Because we are living in a world that is heaving with unpredictability and anxiety, it’s expected to see expressions that offer awareness, commentary and resistance against oppression. Like Anderson’s “Flight of Dawn,” which is a subtle in its commentary, Susan Fossati presents a pastel drawing of a protest crowd scene called “Presa di Coscienza.” Fossati has used a light and quick sketching style to draw out the figures in the crowd, giving attention to faces. At first glance, the drawing appears to be another relaxing, pretty scene, until you look deeper. There’s a building in the top background, almost a shadow of what looks like the United States Capitol. The crowd is holding peace signs and there’s text within the drawing that reads: “I will not go quietly back. Rights Women’s Rights. Unite. I’m with Her.” Presca di Coscienza translates roughly as “taking consciousness” or consciousness rising, waking up, and an act of realization as an activist movement or collective dynamic.

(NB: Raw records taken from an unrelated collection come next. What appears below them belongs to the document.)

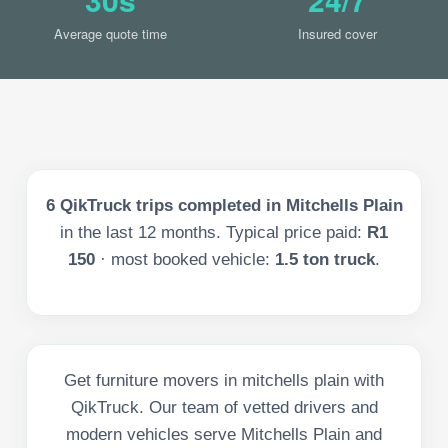
Average quote time
Insured cover
6
QikTruck trips completed in
Mitchells Plain
in the last
12
months. Typical price paid:
R1
150
· most booked vehicle:
1.5 ton truck
.
Get furniture movers in mitchells plain with
QikTruck. Our team of vetted drivers and
modern vehicles serve Mitchells Plain and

It’s impossible to describe all the excellent artworks in the “18 Annual Elected Members Art Exhibition.” What you’ll find is something for everyone. Along with the artist already mentioned above, the exhibition presents work by the following artists: Dave Kendrick, Hiroko Shikashio, Cynthia Whalen-Nelson, Kendra Bidwell Ferreira, Susan E. Patterson, Cathy Chin, Anne Winthrop Cordin, Nancy Gaucher-Thomas, Joan Hausrath, Nancy Nielsen, Aaron Usher, Priscilla Foley Blackman, Kathy Hodge, Robin Beckwith, Marian O’Connell, Paul M. Murray, Elena Obelenus, Felicia Touhey, Eric Hovermale, Dora Atwater Millikin, Grace Bentley-Scheck, Elizabeth Goddard, Mimo Gordon Riley, Susan Webster Kieronski, Pam Neal, Ilse Buchert Nesbitt, Peter Hussey, Marjorie Ball, Gretchen Dow Simpson, Beverly Silva, Jeanne Tangney, Reenie Barrow, Kenneth Speiser, Wanda Perkowska Coderre and Sandra Aarons Krupp.

Since its founding in 2000, the Art League Rhode Island has offered membership and exhibition opportunities to artists at all levels, emerging as well as established professionals.